> **WORK ITEM**: For this task, retype the records below exactly.

> **DATA SUPPLIED**:
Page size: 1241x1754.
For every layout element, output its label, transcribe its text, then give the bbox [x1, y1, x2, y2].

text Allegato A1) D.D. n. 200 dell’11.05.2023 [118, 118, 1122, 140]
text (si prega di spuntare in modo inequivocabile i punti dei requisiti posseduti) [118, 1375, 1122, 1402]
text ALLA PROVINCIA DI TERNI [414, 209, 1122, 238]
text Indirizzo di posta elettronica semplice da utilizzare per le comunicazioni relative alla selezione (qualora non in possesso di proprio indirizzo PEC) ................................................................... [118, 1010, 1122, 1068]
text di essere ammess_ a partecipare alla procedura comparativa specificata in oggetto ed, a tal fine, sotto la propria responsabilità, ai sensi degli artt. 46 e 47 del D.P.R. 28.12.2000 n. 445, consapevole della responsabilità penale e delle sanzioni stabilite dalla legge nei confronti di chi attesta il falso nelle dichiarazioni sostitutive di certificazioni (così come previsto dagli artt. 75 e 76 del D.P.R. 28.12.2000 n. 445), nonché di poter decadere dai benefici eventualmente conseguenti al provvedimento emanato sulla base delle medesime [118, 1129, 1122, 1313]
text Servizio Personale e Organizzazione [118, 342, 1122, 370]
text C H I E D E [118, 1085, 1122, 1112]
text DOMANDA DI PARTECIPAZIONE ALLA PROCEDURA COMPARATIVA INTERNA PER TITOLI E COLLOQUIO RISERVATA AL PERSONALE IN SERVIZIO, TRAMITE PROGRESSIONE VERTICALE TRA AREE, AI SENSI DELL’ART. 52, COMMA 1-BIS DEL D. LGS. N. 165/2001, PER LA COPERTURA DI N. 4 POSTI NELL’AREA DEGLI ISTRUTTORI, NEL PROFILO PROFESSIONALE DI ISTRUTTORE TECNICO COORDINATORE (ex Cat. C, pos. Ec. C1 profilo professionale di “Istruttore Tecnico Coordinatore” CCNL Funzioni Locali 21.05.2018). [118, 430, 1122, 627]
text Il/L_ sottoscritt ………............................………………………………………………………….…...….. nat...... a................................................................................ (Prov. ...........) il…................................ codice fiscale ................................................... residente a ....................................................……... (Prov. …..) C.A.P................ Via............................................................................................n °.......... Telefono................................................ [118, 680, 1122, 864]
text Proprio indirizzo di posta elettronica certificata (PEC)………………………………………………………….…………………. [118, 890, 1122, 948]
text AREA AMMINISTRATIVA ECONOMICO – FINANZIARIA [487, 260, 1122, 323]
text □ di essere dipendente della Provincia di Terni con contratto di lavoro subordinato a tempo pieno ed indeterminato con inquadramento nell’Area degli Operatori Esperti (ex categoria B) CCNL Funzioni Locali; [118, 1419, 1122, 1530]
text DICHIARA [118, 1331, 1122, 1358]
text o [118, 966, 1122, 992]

> **OUTPUT OF THE EXERCISE**:
Page size: 1241x1754.
For every layout element, output its label, transcribe its text, then give the bbox [x1, y1, x2, y2].

text Allegato A1) D.D. n. 200 dell’11.05.2023 [118, 118, 1122, 140]
text (si prega di spuntare in modo inequivocabile i punti dei requisiti posseduti) [118, 1375, 1122, 1402]
text ALLA PROVINCIA DI TERNI [414, 209, 1122, 238]
text Indirizzo di posta elettronica semplice da utilizzare per le comunicazioni relative alla selezione (qualora non in possesso di proprio indirizzo PEC) ................................................................... [118, 1010, 1122, 1068]
text di essere ammess_ a partecipare alla procedura comparativa specificata in oggetto ed, a tal fine, sotto la propria responsabilità, ai sensi degli artt. 46 e 47 del D.P.R. 28.12.2000 n. 445, consapevole della responsabilità penale e delle sanzioni stabilite dalla legge nei confronti di chi attesta il falso nelle dichiarazioni sostitutive di certificazioni (così come previsto dagli artt. 75 e 76 del D.P.R. 28.12.2000 n. 445), nonché di poter decadere dai benefici eventualmente conseguenti al provvedimento emanato sulla base delle medesime [118, 1129, 1122, 1313]
text Servizio Personale e Organizzazione [118, 342, 1122, 370]
text C H I E D E [118, 1085, 1122, 1112]
text DOMANDA DI PARTECIPAZIONE ALLA PROCEDURA COMPARATIVA INTERNA PER TITOLI E COLLOQUIO RISERVATA AL PERSONALE IN SERVIZIO, TRAMITE PROGRESSIONE VERTICALE TRA AREE, AI SENSI DELL’ART. 52, COMMA 1-BIS DEL D. LGS. N. 165/2001, PER LA COPERTURA DI N. 4 POSTI NELL’AREA DEGLI ISTRUTTORI, NEL PROFILO PROFESSIONALE DI ISTRUTTORE TECNICO COORDINATORE (ex Cat. C, pos. Ec. C1 profilo professionale di “Istruttore Tecnico Coordinatore” CCNL Funzioni Locali 21.05.2018). [118, 430, 1122, 627]
text Il/L_ sottoscritt ………............................………………………………………………………….…...….. nat...... a................................................................................ (Prov. ...........) il…................................ codice fiscale ................................................... residente a ....................................................……... (Prov. …..) C.A.P................ Via............................................................................................n °.......... Telefono................................................ [118, 680, 1122, 864]
text Proprio indirizzo di posta elettronica certificata (PEC)………………………………………………………….…………………. [118, 890, 1122, 948]
text AREA AMMINISTRATIVA ECONOMICO – FINANZIARIA [487, 260, 1122, 323]
text □ di essere dipendente della Provincia di Terni con contratto di lavoro subordinato a tempo pieno ed indeterminato con inquadramento nell’Area degli Operatori Esperti (ex categoria B) CCNL Funzioni Locali; [118, 1419, 1122, 1530]
text DICHIARA [118, 1331, 1122, 1358]
text o [118, 966, 1122, 992]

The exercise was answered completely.